Written instruction A:
Below is a forum post on copyright in the Topic Records folk song recordings. List every scenario its final paragraph considers for how the BBC's copyright may have been passed on.
Written instruction B:
In the forum post on Topic Records copyright, which statute does the writer say governed the original sound recordings?
Written instruction C:
Write a continuation of the forum post on Topic Records copyright, picking up after its last sentence.

== Passage given ==

Mudcat Café message #2206781 The Mudcat Café TM
Thread #106522   Message #2206781
Posted By: Richard Bridge
02-Dec-07 - 10:04 AM
Thread Name: Topic Records Folk Songs Of Britain
Subject: RE: Topic Records Folk Songs Of Britain
The most important copyright issues surround the original sound recordings. These will have been governed by the Copyright Act 1956, which applied at the time (if I am right that the recordings were made after late 1956).    Does anyone know with accuracy when the recordings were made?

Clearly Kennedy was the "maker" (see S. 12(4)). It seems likely that he was commissioned by the BBC to make those recordings so the BBC will have been the first owner of the copyright in those recordings (see the proviso to S 12 (4)).

Any assignment or licence of that copyright must therefore have flowed from the BBC.   If that was an assigment to a person later entering bankruptcy there may be interesting copyright consequences - but not (despite lobbying from some laywers) if it was an assignment to a company thereafter being liquidated, when the liquidator will have been able to sell the copyrights free of any royalty obligaiton to the BBC - but if it was a licence cessation of payment (if due) to the BBC is likely to have caused it to revert.

===
== Information supplied ==

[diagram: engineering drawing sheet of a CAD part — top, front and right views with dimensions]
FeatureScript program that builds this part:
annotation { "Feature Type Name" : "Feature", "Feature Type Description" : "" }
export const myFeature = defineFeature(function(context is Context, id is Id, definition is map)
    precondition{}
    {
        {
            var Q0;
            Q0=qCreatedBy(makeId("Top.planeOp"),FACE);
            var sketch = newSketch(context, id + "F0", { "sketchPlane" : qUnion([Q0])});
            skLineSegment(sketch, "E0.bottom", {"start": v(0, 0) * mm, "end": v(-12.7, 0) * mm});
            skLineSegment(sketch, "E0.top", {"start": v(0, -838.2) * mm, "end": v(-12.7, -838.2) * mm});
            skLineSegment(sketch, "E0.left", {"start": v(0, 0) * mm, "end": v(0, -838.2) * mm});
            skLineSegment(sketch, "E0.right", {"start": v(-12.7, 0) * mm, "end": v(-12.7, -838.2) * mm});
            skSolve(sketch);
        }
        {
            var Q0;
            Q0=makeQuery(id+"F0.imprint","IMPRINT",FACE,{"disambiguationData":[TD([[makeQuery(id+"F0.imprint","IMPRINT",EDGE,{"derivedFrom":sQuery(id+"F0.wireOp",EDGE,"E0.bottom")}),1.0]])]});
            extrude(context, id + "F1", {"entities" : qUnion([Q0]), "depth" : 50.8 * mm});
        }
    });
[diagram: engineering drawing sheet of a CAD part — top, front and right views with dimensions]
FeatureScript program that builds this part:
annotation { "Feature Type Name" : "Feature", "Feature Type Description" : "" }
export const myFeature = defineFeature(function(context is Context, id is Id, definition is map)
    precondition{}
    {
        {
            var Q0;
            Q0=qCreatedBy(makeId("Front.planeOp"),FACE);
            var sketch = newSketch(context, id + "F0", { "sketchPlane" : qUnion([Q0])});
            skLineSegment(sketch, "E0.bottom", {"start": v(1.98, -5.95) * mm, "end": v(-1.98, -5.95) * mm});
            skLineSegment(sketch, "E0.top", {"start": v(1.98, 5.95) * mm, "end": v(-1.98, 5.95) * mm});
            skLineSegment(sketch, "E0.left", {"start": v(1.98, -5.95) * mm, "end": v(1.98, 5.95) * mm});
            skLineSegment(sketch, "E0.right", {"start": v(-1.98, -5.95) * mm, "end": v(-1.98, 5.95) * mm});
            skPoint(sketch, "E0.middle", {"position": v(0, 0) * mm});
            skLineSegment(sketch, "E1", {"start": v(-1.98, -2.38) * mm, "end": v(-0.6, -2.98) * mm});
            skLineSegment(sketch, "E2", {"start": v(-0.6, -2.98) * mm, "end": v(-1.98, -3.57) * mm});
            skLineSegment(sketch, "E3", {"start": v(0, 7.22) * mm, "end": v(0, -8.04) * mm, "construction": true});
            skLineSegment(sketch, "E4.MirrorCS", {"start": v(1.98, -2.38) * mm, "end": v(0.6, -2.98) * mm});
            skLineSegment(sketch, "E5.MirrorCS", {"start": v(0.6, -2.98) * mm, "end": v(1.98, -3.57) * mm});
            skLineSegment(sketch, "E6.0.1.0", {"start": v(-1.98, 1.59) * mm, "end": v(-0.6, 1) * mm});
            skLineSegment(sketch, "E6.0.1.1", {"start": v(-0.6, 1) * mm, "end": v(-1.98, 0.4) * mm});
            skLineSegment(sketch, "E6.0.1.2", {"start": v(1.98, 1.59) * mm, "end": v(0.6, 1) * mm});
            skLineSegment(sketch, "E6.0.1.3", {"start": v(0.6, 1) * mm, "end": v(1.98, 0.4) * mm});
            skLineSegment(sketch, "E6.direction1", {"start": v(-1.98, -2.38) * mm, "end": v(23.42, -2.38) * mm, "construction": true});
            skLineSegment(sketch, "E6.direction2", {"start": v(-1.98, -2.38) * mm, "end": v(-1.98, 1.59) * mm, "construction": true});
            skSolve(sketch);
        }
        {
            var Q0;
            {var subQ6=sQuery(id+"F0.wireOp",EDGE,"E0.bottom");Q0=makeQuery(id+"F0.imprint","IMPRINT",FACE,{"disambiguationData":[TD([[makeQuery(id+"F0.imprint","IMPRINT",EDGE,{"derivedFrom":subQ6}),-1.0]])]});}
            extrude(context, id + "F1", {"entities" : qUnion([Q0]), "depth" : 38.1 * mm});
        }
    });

===

Reply A:
- An assignment to a person who later entered bankruptcy
- An assignment to a company that was later liquidated
- A licence, where payment to the BBC (if due) stopped

Reply B:
The Copyright Act 1956.

Reply C:
There may be issues about compilation copyrights arising from the selection and collocation of material from the Kennedy field recordings. I will ignore them.

There are provisions in the current Copyright Designs and Patents Act 1988 (as amended) (see S 36) permitting the making of recordings of performances of folk songs (but, for some reason I do not know the reason for, although I have told what was the DTI of the defect, not words without the tunes of their songs, and not tunes that were never songs) and certain uses of those songs. It applies to recordings made for the archives of designated bodies. I think the EFDSS is such a body. But the recordings wre made for the BBC and not for the EFDSS archive (unless anyone knows different - if there was an agreement between the BBC and the EFDSS and it required deposits with the EFDSS it might be different) so that is out of the window.

Despite the best efforts of Cliff Richard, copyright in sound recordings in the UK is still 50 years from making, so if, say, the Kennedy recordings were made in 1960, then the EFDSS will be able to make and sell copies of the acetates they have after 31st December 2010.

IThere could also be issues about the performers' rights of the source singers. I would also need to do a bit more digging if we thought the overdubbed playing and singing was done by people who died less than 50 years ago. I am not sure, from memory, of the duration of pre-1988 performers rights after the passage of the 1988 Act, and I do know that our masters in Brussells have been screwing things up with directives....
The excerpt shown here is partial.